I also have data folder placed outside the Nextcloud folder, but I have recently discovered something alarming in my view.
For some reason, the data folder, where all my user’s data are stored, is written as root?
Isn’t that supposed to be written as www-data?
So, when my users and myself, upload new files and folders, they get created as root.
I have looked through all my setup guides, but haven’t found any indicators for what could be misconfigured.
I have also gone through several google searches, but without luck.
Can anyone help me with this? Or is it supposed to be the root that manages the Nextcloud data?
You are right, your php processes should normally run as non-root user like www-data. In most setups and most default configurations, this should be the default solution (it should be difficult to change this to root). I’d start with you php-fpm-configuration.
I did a little searching around the php-fpm-configuration and can confirm the config file, says www-data as user.
However, when I do an: ps aux | grep php command, I get this output:
I did a little more reading about the master process being root.
Some posts online say that this is not something I should be worried about, but when the files in my Nextcloud data folder is being written as root, I worry.
And down in the bottem, where it says “Finish the Installation in your Web Browser” it creates the data folder and talks about nginx is the one that needs access using the www-data account.
Could it be nginx thats running as root?
The master process of apache2 is also running as root, where there are 4 sub processes running as www-data. If I change some folder permissions to root, I get errors. So this should be totally fine. How did you check that data is accessed/written as root? Did you check to limit write permissions of some other test file/folder and try to access, e.g. of apps folder and try to install some new app?
Thanks for the response.
When I do a ls -la command in the nginx folder I got and output showing that me nextloud configuration was indeed www-data as user and group. But right below, I have the nextcloud-data folder, where the user and group are root.
Do I did a test, shutdown php and nginx, did a chown -R back to www-data on the nextcloud-data folder, then started Nextcloud and php again.

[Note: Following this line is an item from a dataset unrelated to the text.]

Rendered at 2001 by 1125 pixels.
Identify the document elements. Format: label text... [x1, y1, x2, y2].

Then, from the web interface of my non-admin Nextcloud account, I created a new test folder.
Then from my SSH console, I navigated to, /usr/share/nginx/nextcloud-data/Frands/files and did an ls -l and can now see that the new folder is created as root.

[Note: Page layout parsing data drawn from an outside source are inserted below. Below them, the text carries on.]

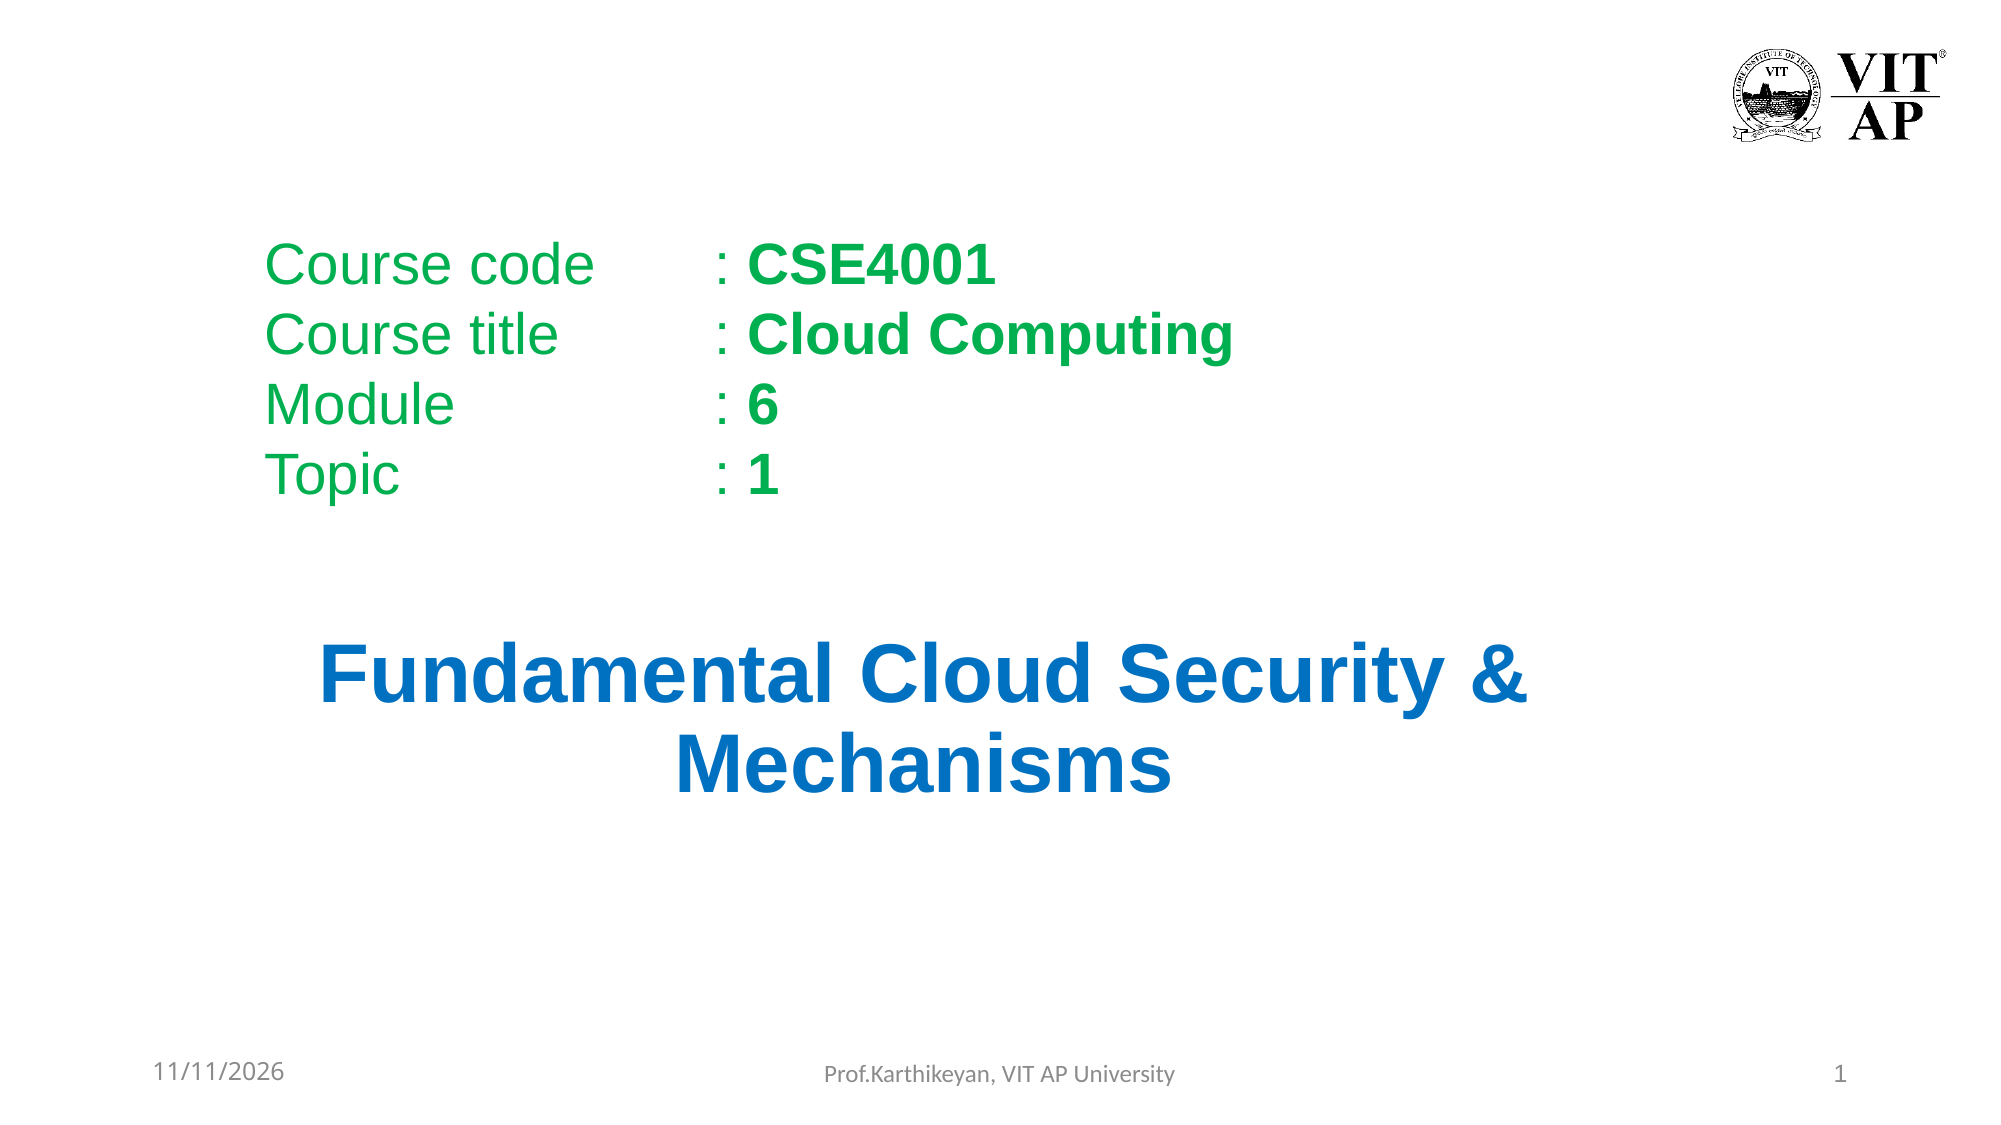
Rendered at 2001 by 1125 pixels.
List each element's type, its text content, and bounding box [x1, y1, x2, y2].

footer Prof.Karthikeyan, VIT AP University [662, 1042, 1338, 1103]
slide_number 1 [1412, 1042, 1863, 1103]
title Course code : CSE4001 Course title : Cloud Computing Module : 6 Topic : 1 [249, 357, 1750, 514]
subtitle Fundamental Cloud Security & Mechanisms [80, 622, 1769, 982]
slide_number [137, 1042, 588, 1103]
picture [1729, 45, 1948, 146]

Here you can see the folder: Ny Mappe is created as root.
The same happens, when I create new files.
And since you can also create files inside this folder, nextcloud here definitely uses root user, as no one else has permissions to do this.
I do not use nginx and have no right clue how this could happen. But for further help please provide your nginx and also php config files. As you already stated at the beginning, this is alarming and we should find out how it could happen and e.g. provide some warning on nextcloud admin panel e.g. in case.

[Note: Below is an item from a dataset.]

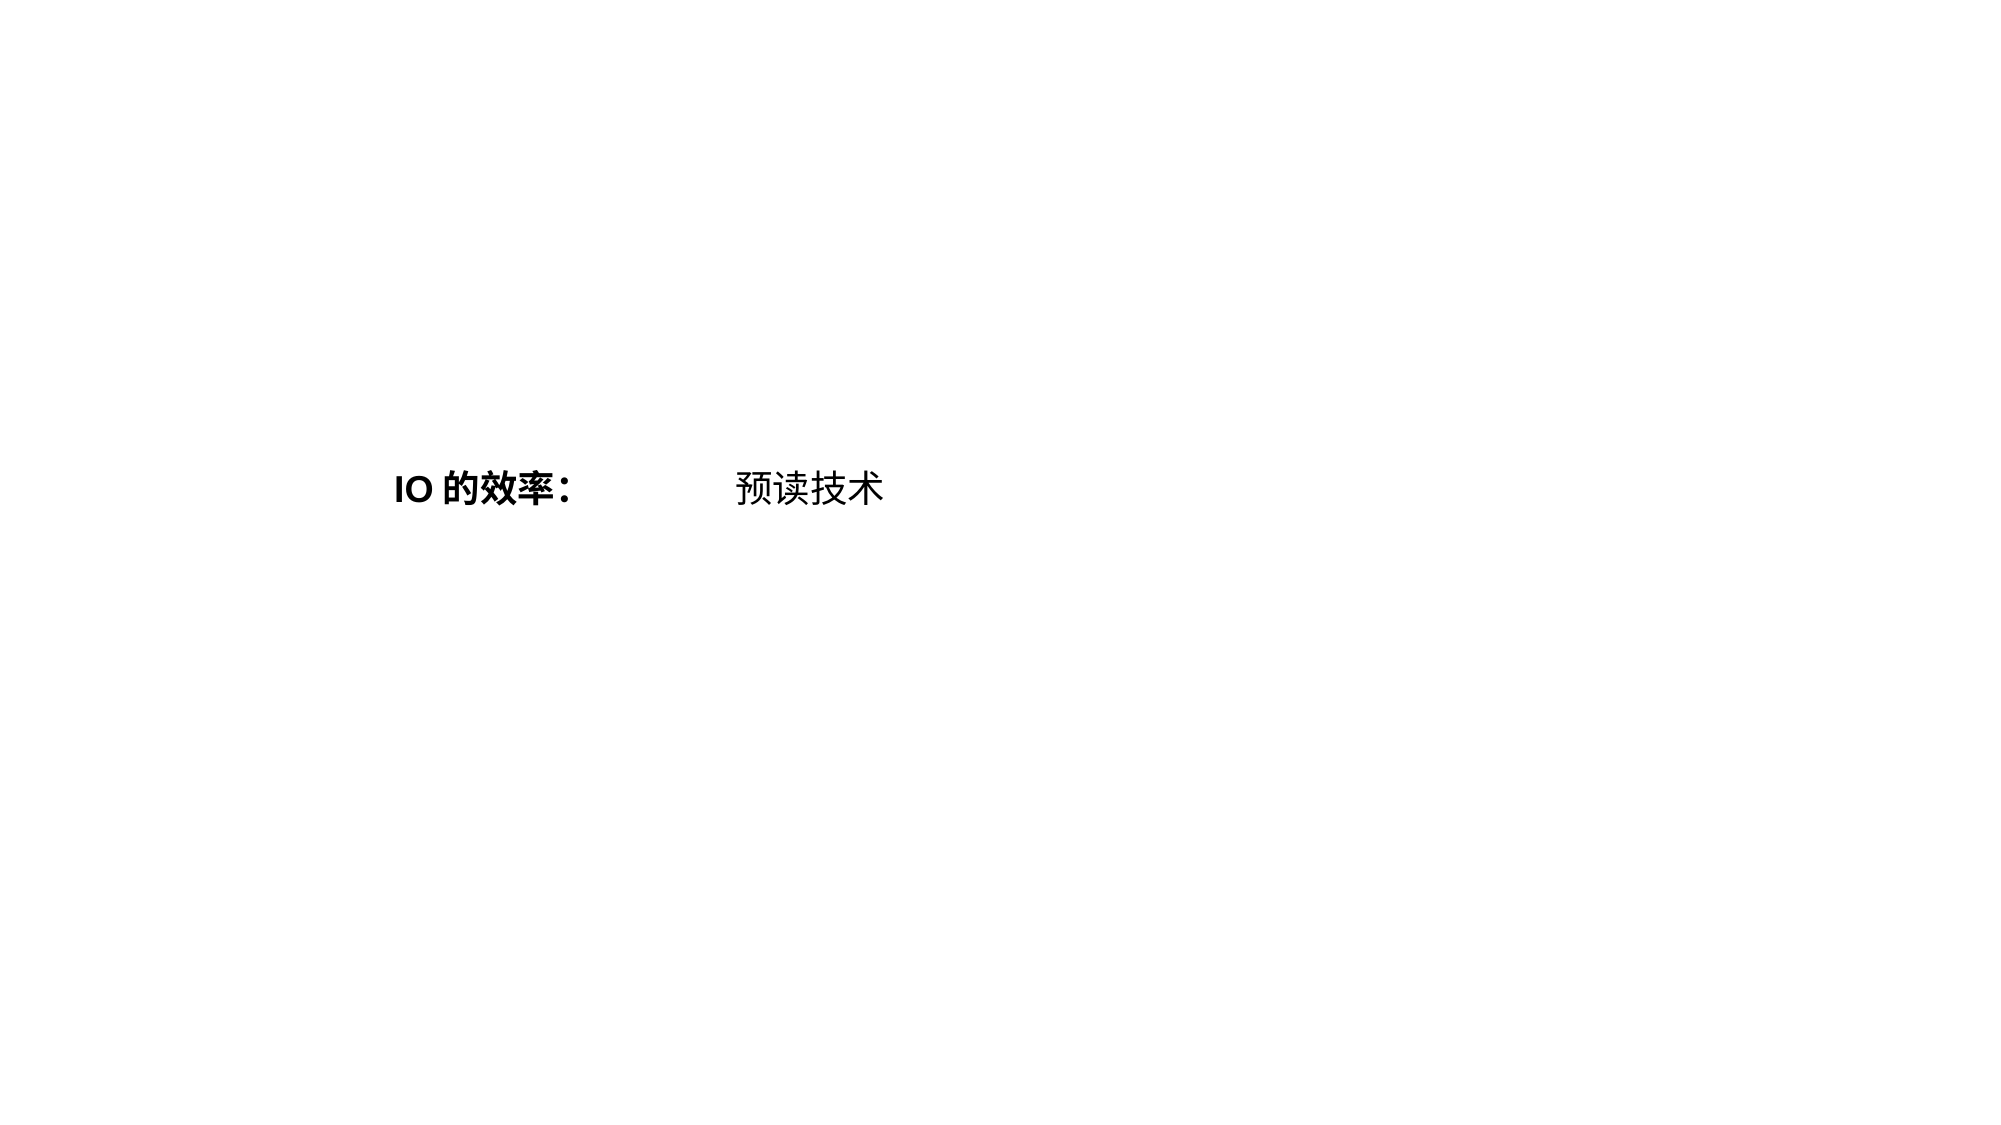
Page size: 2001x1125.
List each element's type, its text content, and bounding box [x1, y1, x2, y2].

text_box IO的效率： [379, 457, 720, 517]
text_box 预读技术 [720, 457, 1089, 517]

Your Nextcloud/webserver/… should never be able to create folder/files with the owner “root” and permissions for root! This means that (at least) one of your applications used with Nextcloud has root permissions!!! That is not good at all!
In my opinion It is not a Nextcloud problem on your machine. I think you messed up with something general on your server! For example you did wrong configurations (e.g. init, process management, cron, …) with some application you use! I definitely recommend you to fix this! And I would say that you have to go deeper, because I think it is not a Nextcloud problem, but a problem which only shows its symptoms in nextcloud!
Thanks for the reply.
The thought of reinstalling the system had crossed my mind a couple of times, to see if I could replicate the problem. Your post confirms that. I am going to make a clean install and see what happens.
However I will keep the current server snapshot so I can troubleshoot on it in the future.
Thanks for all the help. I will post an update on this thread when I have news.
I have found the cause of the problem.
I am using an NFS mounted share on the data folder, so I can run backup jobs of the data on my Synology.
Turns out I was mounting the NFS all wrong and that caused the root permissions when something needed to be stored in the data folder.
Thank you all for your help.
sorry to reopen the thread, but would you be so kind to elaborate your solution. Having the exact same problem and was wondering what you meant with “mounting the nfs all wrong”.